=== Your assignment ===
Aside from the pictures, copy the listing exactly.

=== Records shown ===
****
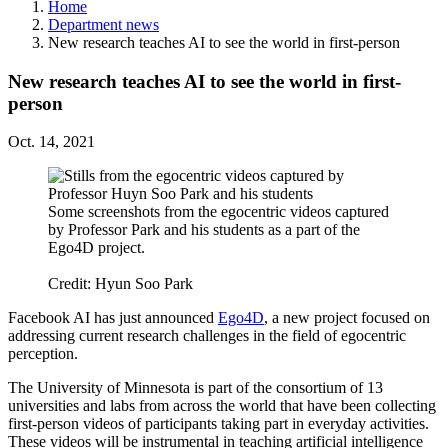
Home
Department news
New research teaches AI to see the world in first-person
New research teaches AI to see the world in first-
person
Oct. 14, 2021
Some screenshots from the egocentric videos captured
by Professor Park and his students as a part of the
Ego4D project.
Credit: Hyun Soo Park
Facebook AI has just announced
Ego4D
, a new project focused on
addressing current research challenges in the field of egocentric
perception.
The University of Minnesota is part of the consortium of 13
universities and labs from across the world that have been collecting
first-person videos of participants taking part in everyday activities.
These videos will be instrumental in teaching artificial intelligence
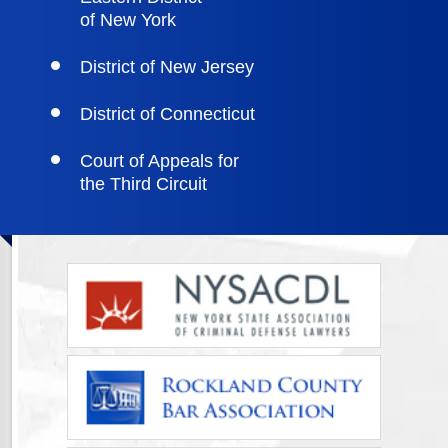
of New York
District of New Jersey
District of Connecticut
Court of Appeals for
the Third Circuit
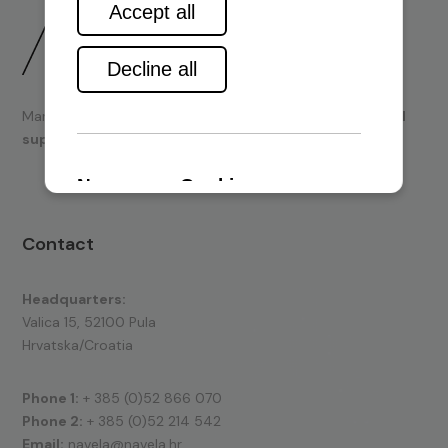
Marine engines and boating equipment
sales & technical
support.
Contact
Headquarters:
Valica 15, 52100 Pula
Hrvatska/Croatia
Phone 1:
+ 385 (0)52 866 070
Phone 2:
+ 385 (0)52 214 542
Email:
navela@navela.hr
****
=== Written response ===
Home
Department news
New research teaches AI to see the world in first-person
New research teaches AI to see the world in first-
person
Oct. 14, 2021
Some screenshots from the egocentric videos captured
by Professor Park and his students as a part of the
Ego4D project.
Credit: Hyun Soo Park
Facebook AI has just announced
Ego4D
, a new project focused on
addressing current research challenges in the field of egocentric
perception.
The University of Minnesota is part of the consortium of 13
universities and labs from across the world that have been collecting
first-person videos of participants taking part in everyday activities.
These videos will be instrumental in teaching artificial intelligence
of New York
District of New Jersey
District of Connecticut
Court of Appeals for
the Third Circuit
Marine engines and boating equipment
sales & technical
support.
Contact
Headquarters:
Valica 15, 52100 Pula
Hrvatska/Croatia
Phone 1:
+ 385 (0)52 866 070
Phone 2:
+ 385 (0)52 214 542
Email:
navela@navela.hr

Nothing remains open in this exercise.